Exercise description — Continue the forum post about machining a replacement aluminum idler gear, starting right after its last sentence.

Quoted passage —

# Another gear ?



## Bob Kelly III (Nov 5, 2019)

Well , I went out to the tiny shop and was going to practice threading again , but I got derailed ! ... when I made my larger threading dial, I laminated 2- 3/16"disks of aluminum together by riveting them at 4 points around the disks.... ( I used the saw blade indexer and it worked fantastically )
and I got to thinking why not just make a aluminum gear for that idler gear that is so banged up ? I could do the same , laminate the sheets together to have enough thickness and then cut the teeth into the gear blank.... so I went to my bucket of aluminum scrap and I saw a chunk of 3/4"x3" x 18" or so aluminum from my old
 gyro copter..( i made a 4' hub bar for it , and this is what was left of it ).... so I thought hay that is the right thickness...no lamination needed ! that's a big plus ! so I cut a 3"x3" hunk off that bar drilled a 7/16" hole for a bolt to go through the center and act as a mandrel and then chucked it up in the lathe and started the intermittent cut 
of getting that square piece round.....it's slow going but i'm about halfway to round ! LOL....
the plan is to make it the same diameter as the busted gear and then bore the hole to fit the bolt that goes through it....  then trim it to the same width of the bad gear....
 once that is done I can then just mill the teeth into it on the 3 in 1 's mill and  hopefully I will have a new gear that I can replace the bad one with !

Information provided —

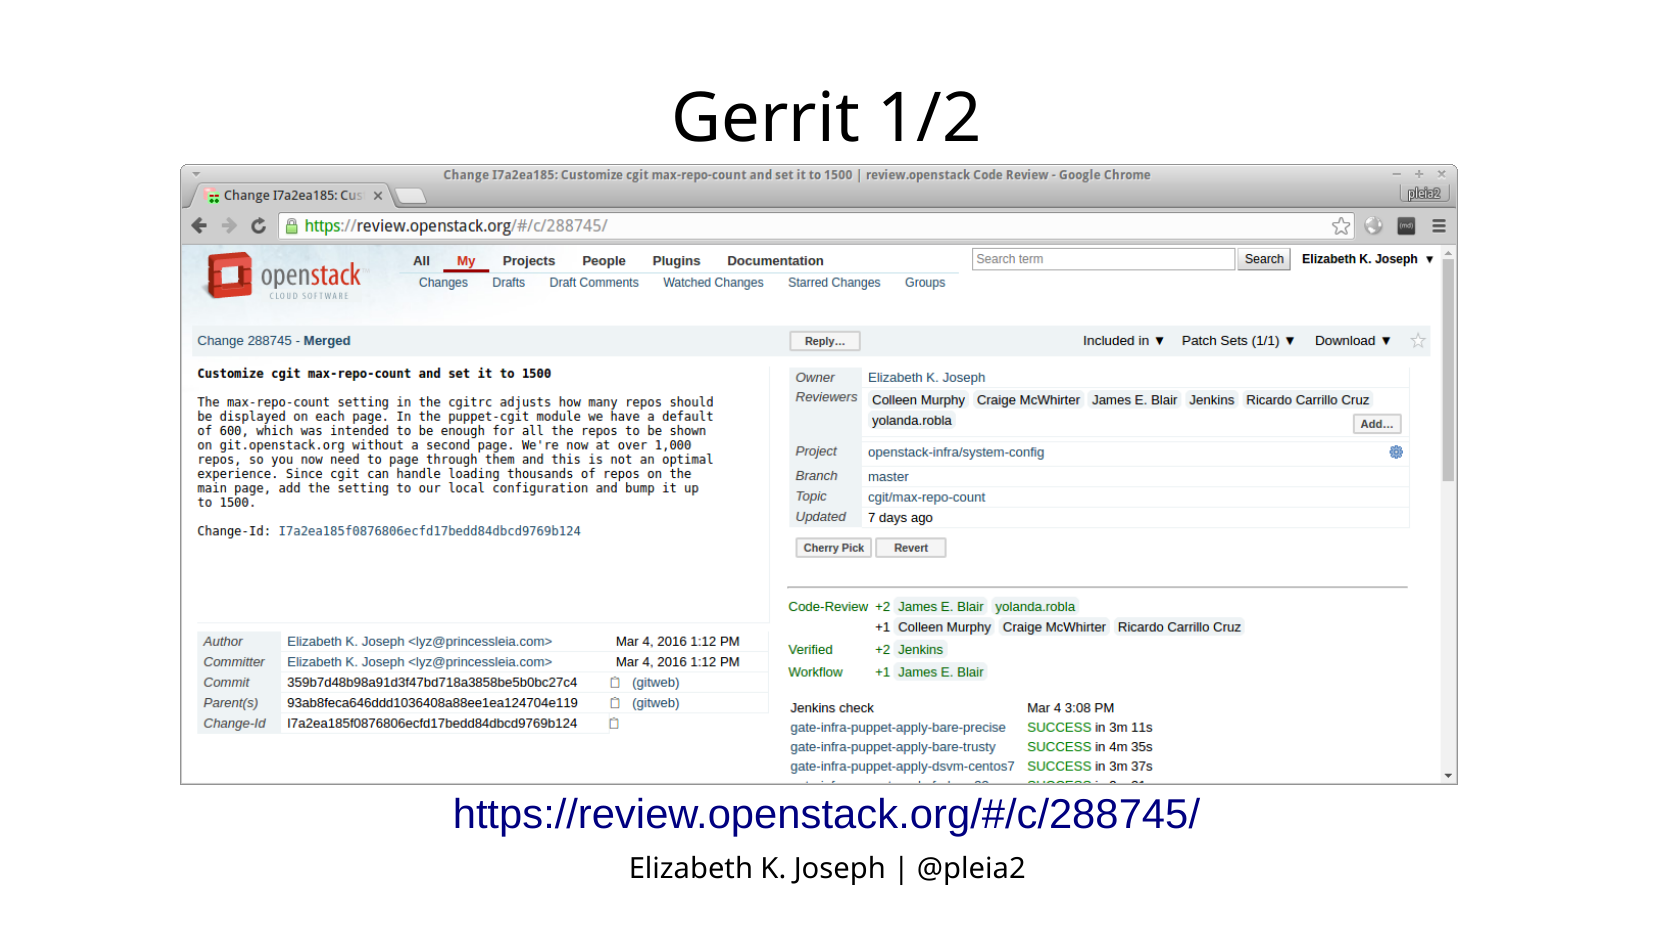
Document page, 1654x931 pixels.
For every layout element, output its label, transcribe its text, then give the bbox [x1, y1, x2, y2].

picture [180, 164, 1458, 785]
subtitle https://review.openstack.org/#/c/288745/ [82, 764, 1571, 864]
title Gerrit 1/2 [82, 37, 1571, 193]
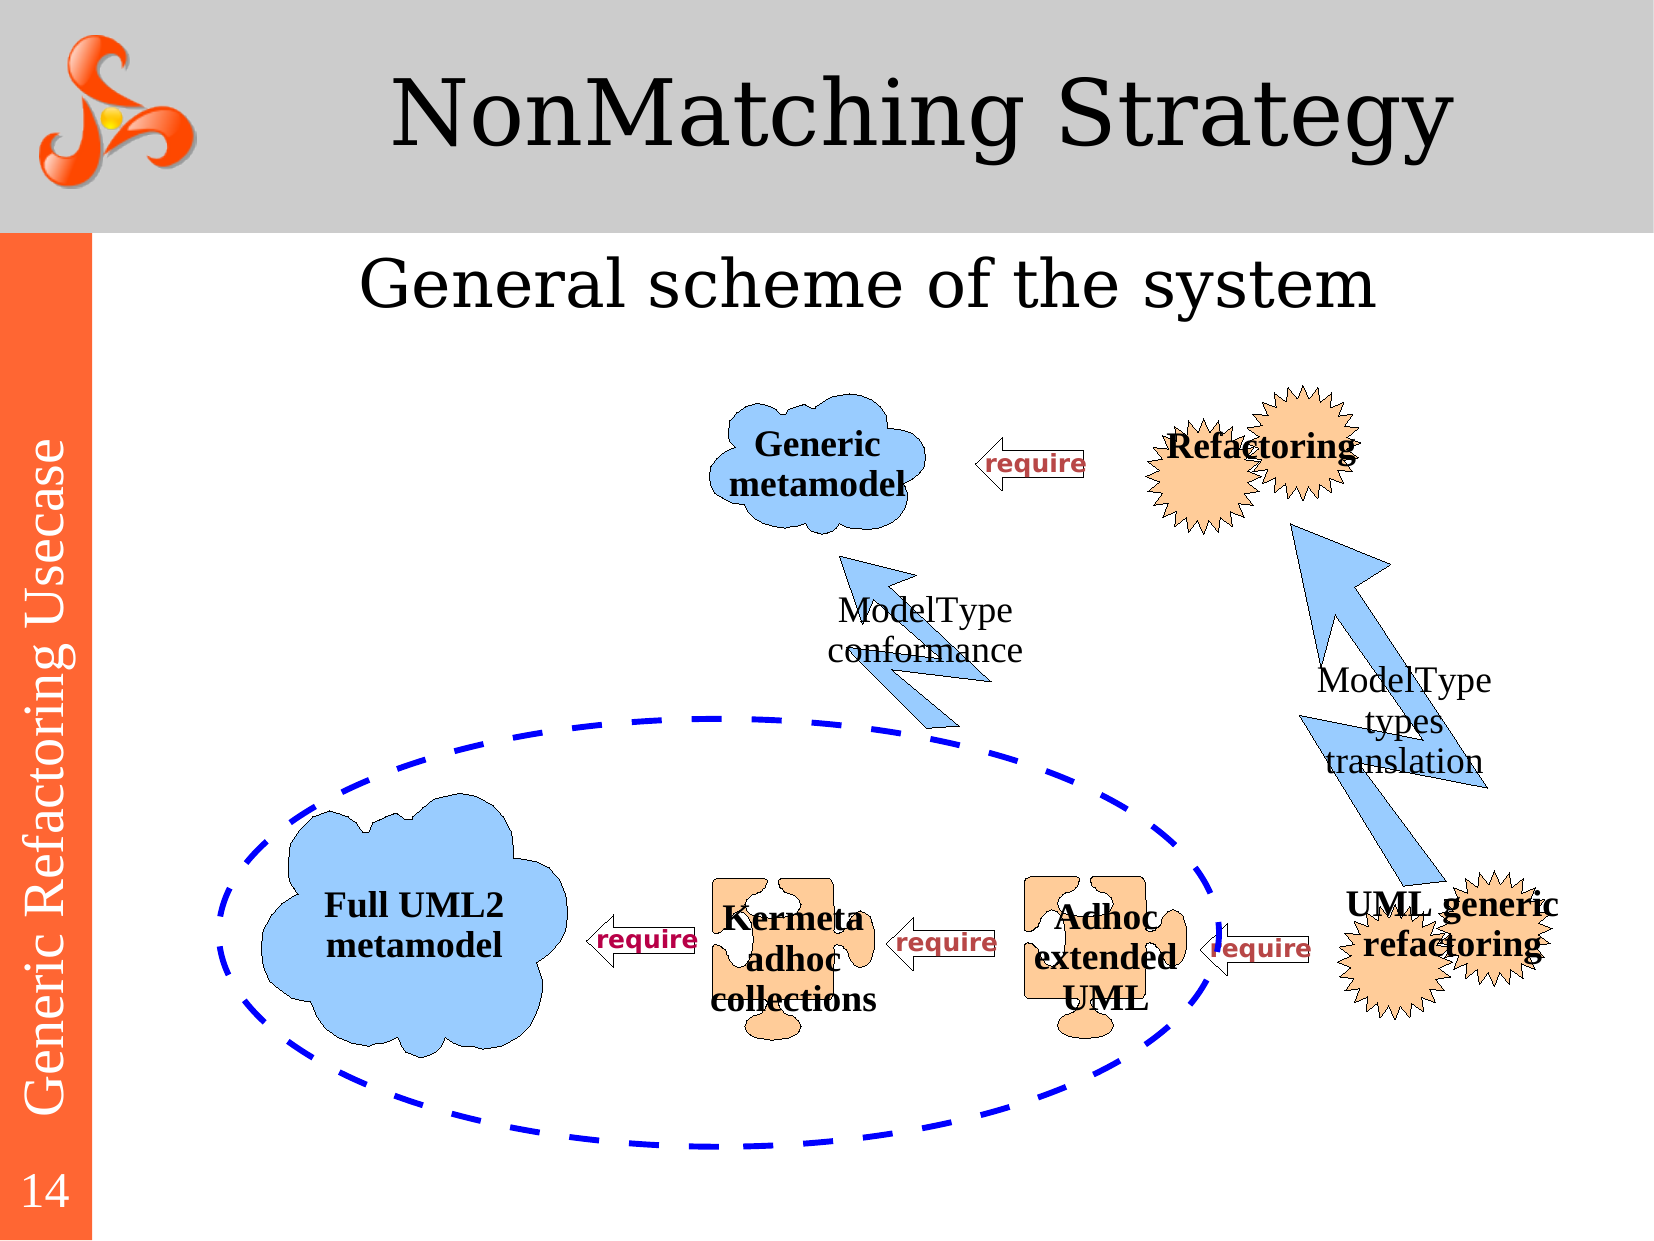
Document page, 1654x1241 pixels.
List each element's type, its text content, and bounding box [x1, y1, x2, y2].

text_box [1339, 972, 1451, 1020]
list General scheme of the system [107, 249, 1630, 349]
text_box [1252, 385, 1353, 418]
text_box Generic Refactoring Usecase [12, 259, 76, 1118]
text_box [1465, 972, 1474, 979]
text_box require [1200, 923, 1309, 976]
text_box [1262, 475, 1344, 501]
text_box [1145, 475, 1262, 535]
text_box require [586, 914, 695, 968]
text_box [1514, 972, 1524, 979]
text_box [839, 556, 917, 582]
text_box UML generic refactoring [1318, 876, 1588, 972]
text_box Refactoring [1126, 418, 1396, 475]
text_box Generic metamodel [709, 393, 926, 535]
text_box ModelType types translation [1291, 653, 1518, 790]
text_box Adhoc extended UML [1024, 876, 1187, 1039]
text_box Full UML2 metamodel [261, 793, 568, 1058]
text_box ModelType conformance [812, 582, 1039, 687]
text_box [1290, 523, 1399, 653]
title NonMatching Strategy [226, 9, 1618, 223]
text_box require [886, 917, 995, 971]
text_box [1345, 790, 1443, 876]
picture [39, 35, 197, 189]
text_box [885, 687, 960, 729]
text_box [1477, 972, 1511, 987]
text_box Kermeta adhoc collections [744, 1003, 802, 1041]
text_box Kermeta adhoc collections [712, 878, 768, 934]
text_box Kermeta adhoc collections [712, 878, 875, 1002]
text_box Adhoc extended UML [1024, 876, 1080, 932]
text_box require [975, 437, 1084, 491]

==

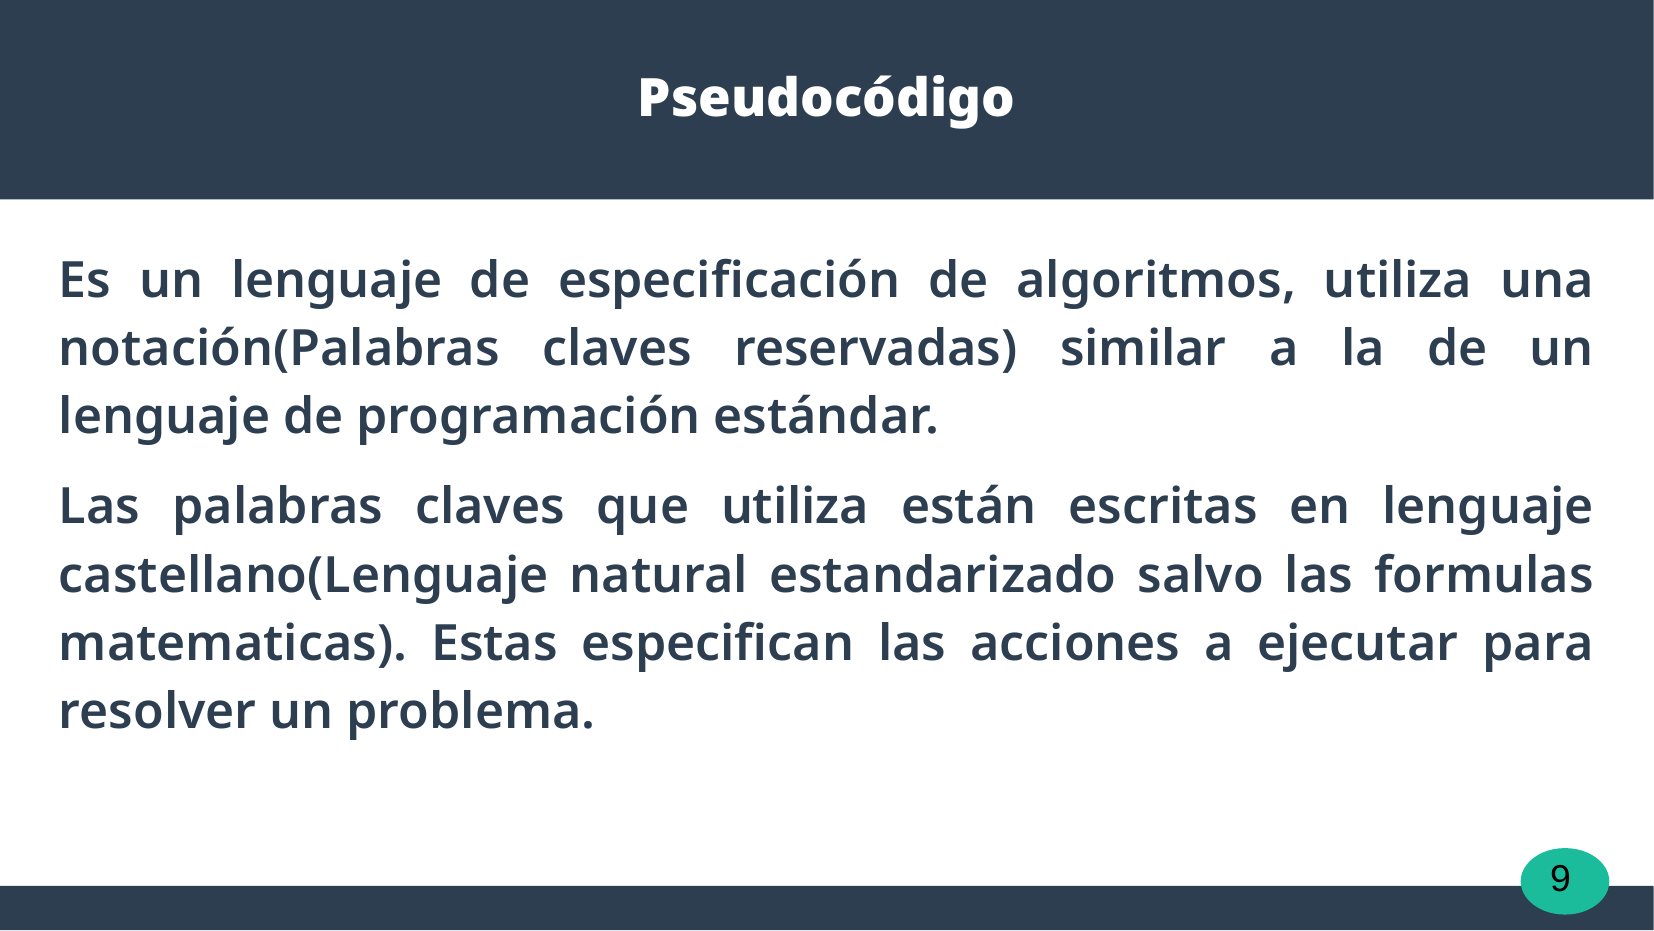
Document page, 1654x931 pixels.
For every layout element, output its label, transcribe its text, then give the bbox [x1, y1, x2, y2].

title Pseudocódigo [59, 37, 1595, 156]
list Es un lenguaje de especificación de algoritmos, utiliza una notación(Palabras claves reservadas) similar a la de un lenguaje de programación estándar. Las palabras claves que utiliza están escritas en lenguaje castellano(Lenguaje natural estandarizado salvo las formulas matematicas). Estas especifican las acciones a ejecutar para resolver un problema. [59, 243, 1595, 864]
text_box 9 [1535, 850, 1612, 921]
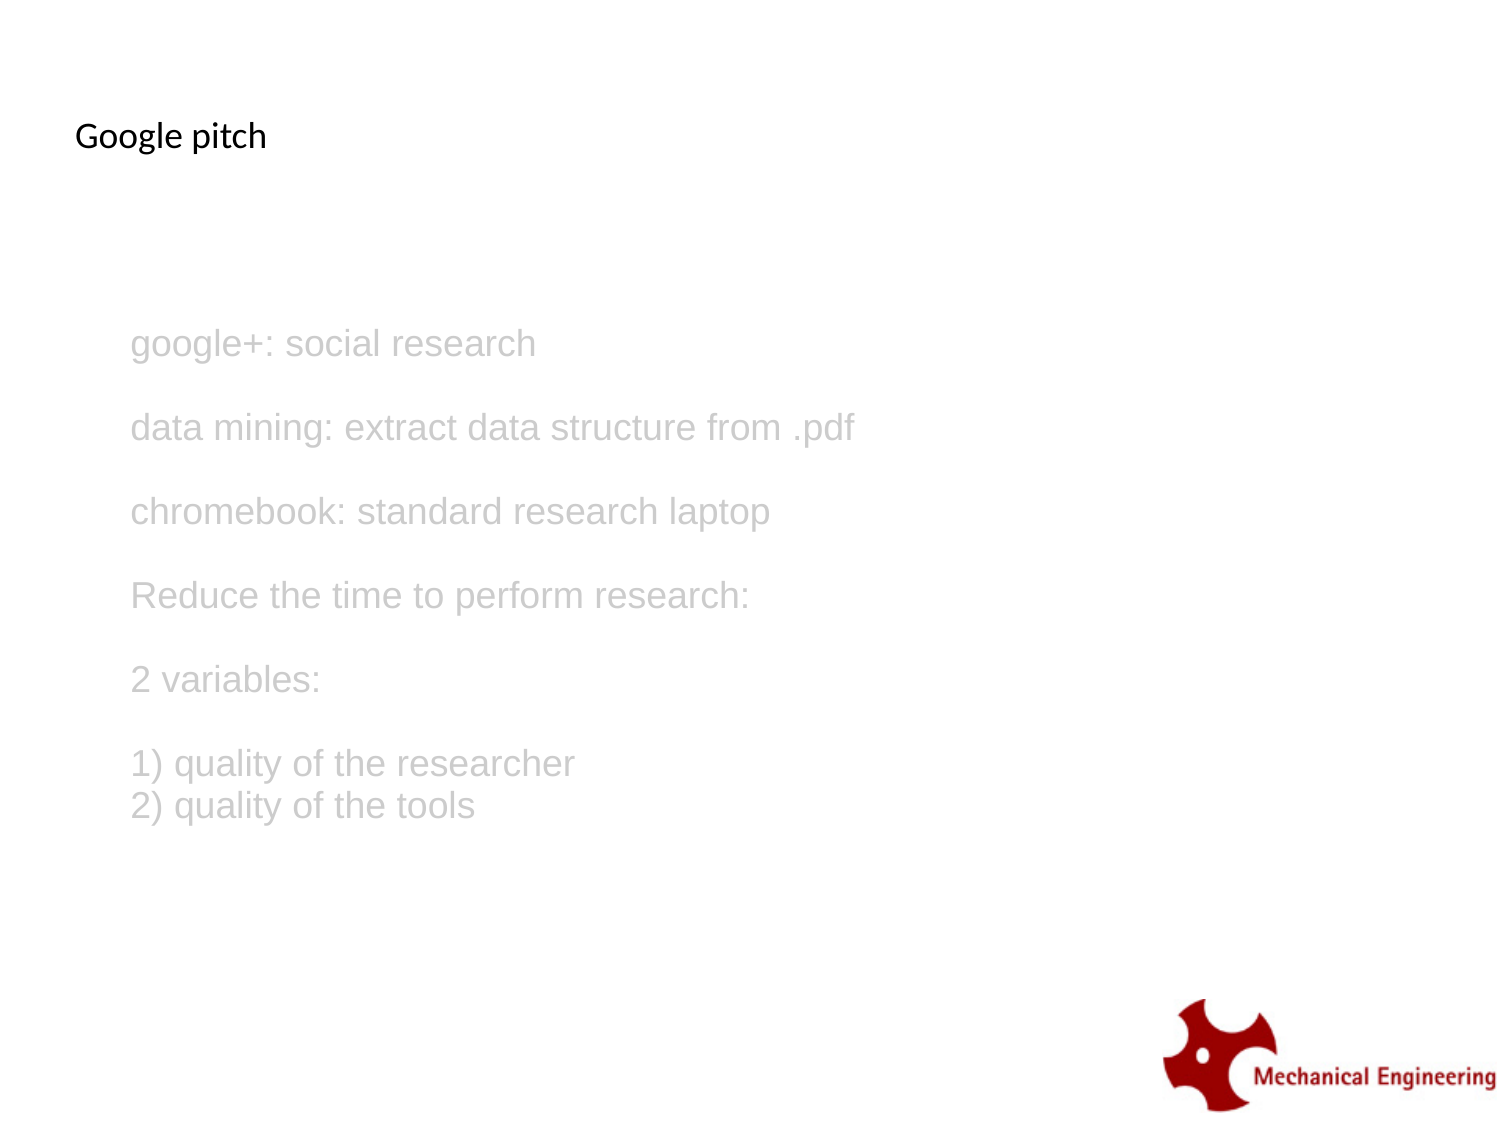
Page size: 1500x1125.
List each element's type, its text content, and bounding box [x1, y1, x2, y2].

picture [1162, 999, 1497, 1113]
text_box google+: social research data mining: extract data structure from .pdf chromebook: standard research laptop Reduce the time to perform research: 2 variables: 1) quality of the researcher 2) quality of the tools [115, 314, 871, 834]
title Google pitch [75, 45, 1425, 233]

Task output —
.....that and I finally got around to finish taking an old electric stove apart and cutting it up into pieces....
.....I really need to go by the scrap yard in town and get some thick steel I have no 1/2" plate at all, and have a need for at least 1 90 degree plate for the lathe
 I want to make a milling attachment for it ! but I can't even get started on it without some decent material to work with !  1/2"x 1-1/2" bar stock would be real nice too !
.....
anyway.....that's what I did F.W.I.W. LOL.......
Bob......


----------



## Bob Kelly III (Nov 6, 2019)

well, I got the square hunk of aluminum round and then trimmed down to width all that remains is boring it to size and then cutting the teeth
..... I bought a battery for the digital caliper today, which cost me half as much as the whole caliper did ! LOL
$5.75 for the tiny battery !  that is outrageous ! 
but the calipers do work now and just in time to get the dimensions right on the gear blank...
( I am .001 off on gear thickness , but dead on in gear diameter ! ) 
boring that hole accurately will be a challenge for me...I drilled the center hole to 1/2" but the next size drill but I have is too big
so I will just bore the hole on the lathe.... but finding something to bore that 1/2" diameter hole isn't easy !  but I found a 1/4" carbide cutter that
should do the job.... I hope !  i think if I go in a bit askew.... I can get the thing to cut without chattering or trying to cut with the whole face of the tool
if need be I can grind that tool to suit the job !
the problem will arise when I try to anchor that tiny tool in the 1/2" tool holders of the tool post ! but i'll figure out something !
....
I probably spent an hour whittling down the big hunk of aluminum ! and getting it down to size....
I used the power feed and took 20 thousandths cuts through most of it I couldn't go any more aggressive than that because of the bolt arbor I was using to hold it on there.... as it was I sheared off one bolt and had to find another.... and I spun the blank on that bolt anyway...  but I did get to hog off metal when I was taking it to thickness... it felt really good seeing big chips for a change ! LOL.....
....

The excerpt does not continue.